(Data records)
···
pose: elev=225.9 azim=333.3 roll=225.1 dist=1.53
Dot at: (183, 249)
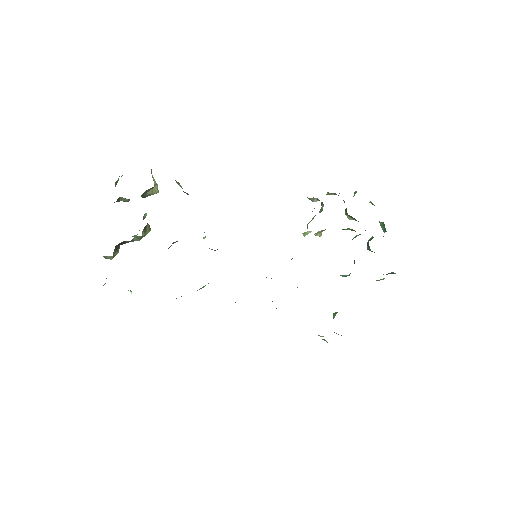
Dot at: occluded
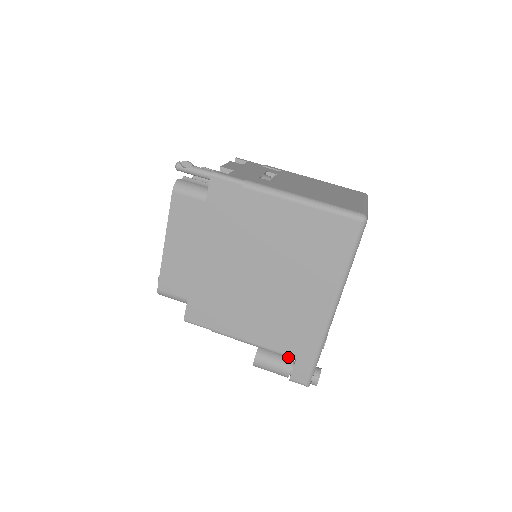
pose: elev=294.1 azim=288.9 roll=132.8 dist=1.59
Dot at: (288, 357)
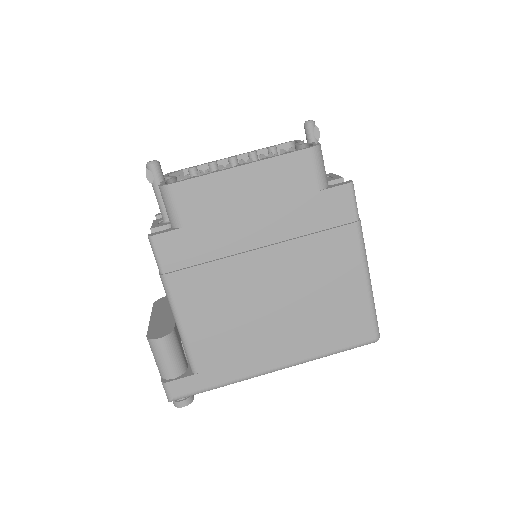
Dot at: (191, 365)
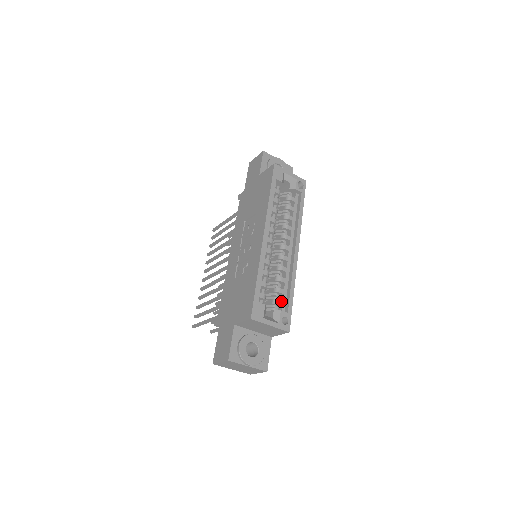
···
* THE TASK: Can you reproduce every line of the records above word for word, leaving out the pictures?

* CORRECT RESULT:
pose: elev=225.9 azim=333.3 roll=225.1 dist=1.53
Dot at: (183, 249)
Dot at: occluded
pose: elev=294.1 azim=288.9 roll=132.8 dist=1.59
Dot at: (288, 357)
Dot at: (191, 365)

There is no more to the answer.